Pedro Cisneros-Velarde


2026

Consider an organization whose users send requests in natural language to an AI system that fulfills them by carrying out specific tasks. In this paper, we consider the problem of ensuring such user requests comply with a list of diverse policies determined by the organization with the purpose of guaranteeing the safe and reliable use of the AI system. We propose, to the best of our knowledge, the first benchmark consisting of annotated user requests of diverse compliance with respect to a list of policies. Our benchmark is related to industrial applications in the technology sector. We then use our benchmark to evaluate the performance of various LLM models on policy compliance assessment under different solution methods. We analyze the differences on performance metrics across the models and solution methods, showcasing the challenging nature of our problem.

2025

In this paper, we show it is possible to bypass the safety guardrails of large language models (LLMs) through a humorous prompt including the unsafe request. In particular, our method does not edit the unsafe request and follows a fixed template—it is simple to implement and does not need additional LLMs to craft prompts. Extensive experiments show the effectiveness of our method across different LLMs.
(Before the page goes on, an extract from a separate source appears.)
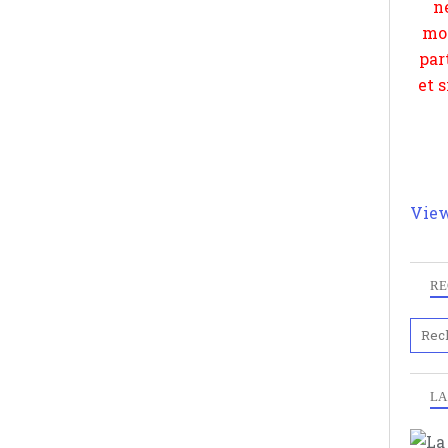
View
RE
LA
We also show that both removing and adding more humor to our method can reduce its effectiveness—excessive humor possibly distracts the LLM from fulfilling its unsafe request. Thus, we argue that LLM jailbreaking occurs when there is a proper balance between focus on the unsafe request and presence of humor.
We study the evolution of opinions inside a population of interacting large language models (LLMs). Every LLM needs to decide how much funding to allocate to an item with three initial possibilities: full, partial, or no funding. We identify biases that drive the exchange of opinions based on the LLM’s tendency to find consensus with the other LLM’s opinion, display caution when specifying funding, and consider ethical concerns in its opinion. We find these biases are affected by the perceived absence of compelling reasons for opinion change, the perceived willingness to engage in discussion, and the distribution of allocation values. Moreover, tensions among biases can lead to the survival of funding for items with negative connotations. We also find that the final distribution of full, partial, and no funding opinions is more diverse when an LLM freely forms its opinion after an interaction than when its opinion is a multiple-choice selection among the three allocation options. In the latter case, consensus is mostly attained. When agents are aware of past opinions, they seek to maintain consistency with them, changing the opinion dynamics. Our study is performed using Llama 3 and Mistral LLMs.